Sidney Howard - Career

Career

A particular admirer of the understated realism of French playwright Charles Vildrac, Howard adapted two of his plays into English, under the titles, S. S. Tenacity (1929) and Michael Auclair (1932). One of his greatest successes on Broadway was an adaptation of a French comedy by Rene Fauchois, The Late Christopher Bean. In 1921, Howard had his first Broadway production, with a neo-romantic verse drama, Swords, which failed to win approval from either audiences or critics. It was with his realistic romance, They Knew What They Wanted in 1924 that Howard found recognition. The story of a middle-aged Italian vineyard owner who woos a young woman by mail with a false snapshot of himself, married her, and then forgives her when she becomes pregnant by one of his farm hands, it was praised for its non-judgmental and unmelodramatic view of adultery, and its warm-hearted, tolerant view of all its characters. The play won the 1925 Pulitzer Prize for Drama, was thrice adapted into film (1928, 1930, and 1940) and later became the Broadway musical, The Most Happy Fella. Lucky Sam McCarver, a coolly observed, unsentimental account of the marriage of a New York speakeasy owner on his way up in the world with a self-destructive socialite on her way down, failed to attract audiences but won the admiration of some reviewers. The Silver Cord, a drama about a mother who is pathologically close to her sons and works to undermine their romances, was one of the most successful plays of the 1926-27 Broadway season. Yellow Jack an historical drama about the war against yellow fever was praised for its high purpose and innovative staging when it premiered in 1934.

A prolific writer, and a founding member of the Playwrights' Company, he wrote or created more than seventy plays; he also directed and produced a number of works. In 1922 he married actress Clare Eames (1896–1930) who had played the female lead in Swords. She went on to star in Howard's Lucky Sam McCarver (1925), and Ned McCobb's Daughter (1926) on Broadway, and The Silver Cord in London (1927). Clare Eames was the niece of opera singer Emma Eames on her father's side, and of the inventor Hiram Percy Maxim on her mother's side, and a granddaughter of former Maryland governor, William Thomas Hamilton.
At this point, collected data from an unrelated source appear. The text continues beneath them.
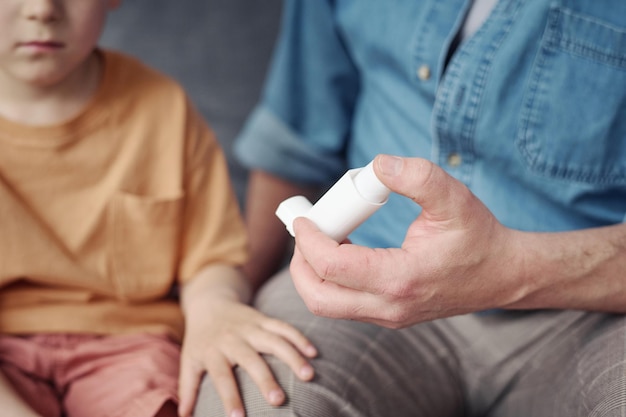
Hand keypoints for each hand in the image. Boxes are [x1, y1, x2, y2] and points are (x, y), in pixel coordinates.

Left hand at [177, 297, 316, 416]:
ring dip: (292, 357)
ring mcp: (251, 326)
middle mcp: (233, 338)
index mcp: (212, 351)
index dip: (229, 397)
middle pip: (250, 359)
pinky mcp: (264, 319)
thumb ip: (188, 388)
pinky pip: (284, 326)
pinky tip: (314, 353)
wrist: (210, 303)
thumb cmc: (201, 340)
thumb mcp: (189, 360)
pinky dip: (300, 338)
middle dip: (265, 379)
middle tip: (278, 401)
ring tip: (308, 376)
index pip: (221, 376)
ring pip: (274, 340)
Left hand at [289, 154, 522, 327]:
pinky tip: (342, 249)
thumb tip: (377, 164)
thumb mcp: (454, 197)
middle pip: (319, 298)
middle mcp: (390, 307)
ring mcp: (389, 316)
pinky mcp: (389, 315)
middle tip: (305, 231)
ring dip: (313, 274)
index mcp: (400, 279)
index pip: (332, 268)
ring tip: (321, 237)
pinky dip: (330, 280)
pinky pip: (344, 304)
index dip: (308, 240)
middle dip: (300, 264)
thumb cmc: (478, 236)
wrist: (503, 274)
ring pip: (328, 306)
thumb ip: (417, 177)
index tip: (303, 217)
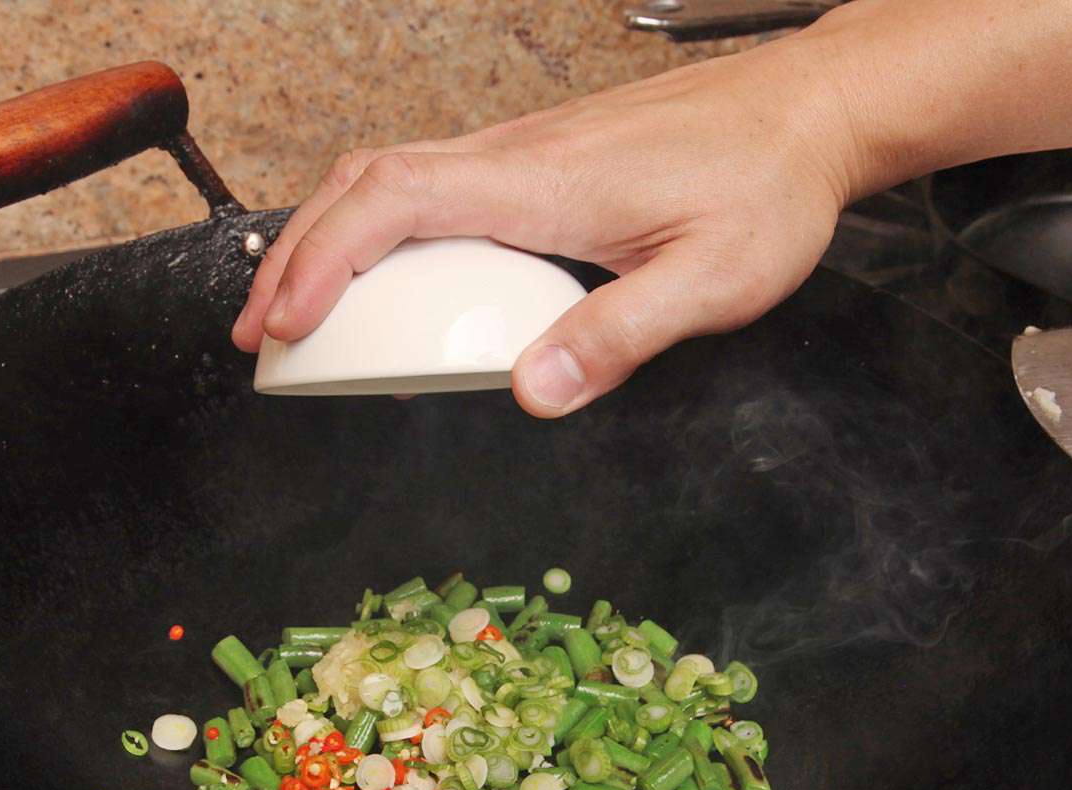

Howard and Eames had a daughter, Jennifer Howard. They separated in 1927, and Howard's anger and frustration at the disintegration of his marriage is reflected in his bitter satire of modern matrimony, Half Gods (1929). Following the unexpected death of Eames in 1930, Sidney Howard married Leopoldine (Polly) Damrosch, daughter of the conductor Walter Johannes Damrosch in 1931, with whom he had three children.

Hired by Samuel Goldwyn, Howard worked in Hollywood, writing a number of very successful screenplays. In 1932, Howard was nominated for an Academy Award for his adaptation of the Sinclair Lewis novel Arrowsmith, and again in 1936 for Dodsworth, which he had adapted for the stage in 1934.

Howard wrote the stage adaption of Humphrey Cobb's novel Paths of Glory which played on Broadway in 1935. The play was a flop because of its harsh anti-war scenes that alienated the audience, as a WWI veteran Howard wanted to show the horrors of war. Convinced that the novel should be filmed, Howard wrote, β€œIt seems to me that our motion picture industry must feel something of a sacred obligation to make the picture.” In 1957 Stanley Kubrick did just that with his film Paths of Glory. Howard's screenplay for Gone with the Wind echoed, perhaps, Paths of Glory, with an unflinching look at the horrors of war.

Posthumously, he won the 1939 Academy Award for Writing Adapted Screenplay for Gone with the Wind (he was the only one honored, despite the fact that his script was revised by several other writers). This was the first time a posthumous nominee for any Oscar won the award.